American soprano (born 1937)

Felicia Weathers (born 13 August 1937) is an American soprano in opera and concert.

== Life and career ==
Weathers was born in St. Louis, Missouri. She entered Washington University in St. Louis with a medical career in mind, but after one year she transferred to Lincoln University (Missouri) to study music. In 1957, she placed second in the Metropolitan Opera National Council Auditions. Weathers attended Indiana University School of Music, where she studied voice with Dorothee Manski, Charles Kullman, and Frank St. Leger. She came to Europe in 1961, and performed in Zurich, Vienna, Munich, Berlin, Hamburg, Paris, Oslo, Copenhagen, Stockholm, The Royal Opera, La Scala, Santa Fe Opera, and the Metropolitan Opera.

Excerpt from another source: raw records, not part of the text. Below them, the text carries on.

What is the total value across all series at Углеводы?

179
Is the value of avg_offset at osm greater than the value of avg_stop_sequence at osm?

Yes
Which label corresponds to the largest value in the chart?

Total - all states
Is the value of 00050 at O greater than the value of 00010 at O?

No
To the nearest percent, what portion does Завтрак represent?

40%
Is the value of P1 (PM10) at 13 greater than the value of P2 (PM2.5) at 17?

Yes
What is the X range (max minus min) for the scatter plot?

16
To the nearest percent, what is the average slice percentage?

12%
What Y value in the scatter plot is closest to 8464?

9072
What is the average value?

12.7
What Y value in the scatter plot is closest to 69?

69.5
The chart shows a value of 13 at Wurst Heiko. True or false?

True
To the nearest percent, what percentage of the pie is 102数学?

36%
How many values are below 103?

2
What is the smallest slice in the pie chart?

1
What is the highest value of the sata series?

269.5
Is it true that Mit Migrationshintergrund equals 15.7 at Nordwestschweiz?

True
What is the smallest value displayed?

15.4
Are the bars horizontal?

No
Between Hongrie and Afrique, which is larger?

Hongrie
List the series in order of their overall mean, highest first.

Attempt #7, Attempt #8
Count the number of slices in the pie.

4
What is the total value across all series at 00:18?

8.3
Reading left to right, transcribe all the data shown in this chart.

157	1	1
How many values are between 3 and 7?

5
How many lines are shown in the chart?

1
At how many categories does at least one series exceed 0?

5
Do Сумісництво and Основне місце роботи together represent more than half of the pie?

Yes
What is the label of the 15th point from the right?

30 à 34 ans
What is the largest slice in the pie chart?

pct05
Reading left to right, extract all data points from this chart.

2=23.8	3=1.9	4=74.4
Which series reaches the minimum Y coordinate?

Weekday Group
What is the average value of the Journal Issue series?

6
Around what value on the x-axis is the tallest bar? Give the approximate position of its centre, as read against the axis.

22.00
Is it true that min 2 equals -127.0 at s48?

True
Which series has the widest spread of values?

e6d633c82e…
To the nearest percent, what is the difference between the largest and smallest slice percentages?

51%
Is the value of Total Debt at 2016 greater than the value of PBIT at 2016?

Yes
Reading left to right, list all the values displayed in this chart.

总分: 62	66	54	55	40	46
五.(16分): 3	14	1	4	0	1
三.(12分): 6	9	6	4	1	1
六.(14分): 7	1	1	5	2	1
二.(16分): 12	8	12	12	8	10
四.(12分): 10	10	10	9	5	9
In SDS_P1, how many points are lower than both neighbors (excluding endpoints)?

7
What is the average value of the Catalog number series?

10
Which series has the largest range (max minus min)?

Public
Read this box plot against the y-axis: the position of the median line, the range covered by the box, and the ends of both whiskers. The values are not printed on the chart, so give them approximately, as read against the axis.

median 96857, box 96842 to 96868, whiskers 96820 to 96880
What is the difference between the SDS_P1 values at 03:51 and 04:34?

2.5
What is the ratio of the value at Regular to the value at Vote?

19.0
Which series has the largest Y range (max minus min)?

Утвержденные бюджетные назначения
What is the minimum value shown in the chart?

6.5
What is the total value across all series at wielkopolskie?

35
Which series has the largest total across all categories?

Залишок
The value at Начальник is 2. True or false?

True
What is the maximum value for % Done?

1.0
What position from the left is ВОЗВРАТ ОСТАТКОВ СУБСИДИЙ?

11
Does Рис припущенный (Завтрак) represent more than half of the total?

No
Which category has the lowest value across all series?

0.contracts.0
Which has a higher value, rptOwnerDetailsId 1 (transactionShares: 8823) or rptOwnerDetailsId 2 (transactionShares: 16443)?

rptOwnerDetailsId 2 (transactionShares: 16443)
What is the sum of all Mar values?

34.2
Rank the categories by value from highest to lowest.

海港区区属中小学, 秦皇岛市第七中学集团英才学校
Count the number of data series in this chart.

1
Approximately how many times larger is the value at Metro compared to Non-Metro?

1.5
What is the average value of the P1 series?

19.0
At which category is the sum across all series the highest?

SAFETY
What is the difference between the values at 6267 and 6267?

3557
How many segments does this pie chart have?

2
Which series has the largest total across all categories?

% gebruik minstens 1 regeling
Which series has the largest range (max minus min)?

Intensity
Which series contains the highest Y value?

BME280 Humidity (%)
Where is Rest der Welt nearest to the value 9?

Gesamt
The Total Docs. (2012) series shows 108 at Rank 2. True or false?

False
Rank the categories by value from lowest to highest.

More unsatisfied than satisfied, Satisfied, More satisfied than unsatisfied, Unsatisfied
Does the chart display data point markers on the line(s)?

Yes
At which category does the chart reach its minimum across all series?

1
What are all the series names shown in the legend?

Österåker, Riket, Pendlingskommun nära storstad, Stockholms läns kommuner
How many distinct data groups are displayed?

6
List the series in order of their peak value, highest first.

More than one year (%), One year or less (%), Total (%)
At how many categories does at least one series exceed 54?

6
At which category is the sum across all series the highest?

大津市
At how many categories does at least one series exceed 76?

One of her supporters was the conductor Herbert von Karajan. Among Weathers' notable opera performances were the leading roles in Salome (R. Strauss), Aida (Verdi), Madama Butterfly (Puccini), and as Donna Anna in Don Giovanni (Mozart), Elisabeth in Don Carlos (Verdi), and many others. She is also a recitalist and concert singer.

Weathers received many international awards, including the Sagittario d'oro award; a national award given by King Harald; and an honorary doctorate in music from Indiana University (1972). February 13 has been designated "Felicia Weathers Day" by the city of Indianapolis, Indiana. In Germany, she received the Deutscher Schallplattenpreis. In 2011, she was recipient of the National Opera Association's "Lift Every Voice" award.

Her last staged opera performance was in 1999 in Germany, where she sang the role of Chrysothemis in Elektra (R. Strauss). She has continued to sing in concerts and teaches voice and vocal technique.

Weathers directed Madama Butterfly for the Ebony National Opera in New York City and for the Heidelberg Oper in Germany. She directed Il trovatore in Philadelphia and Porgy and Bess in Rio de Janeiro.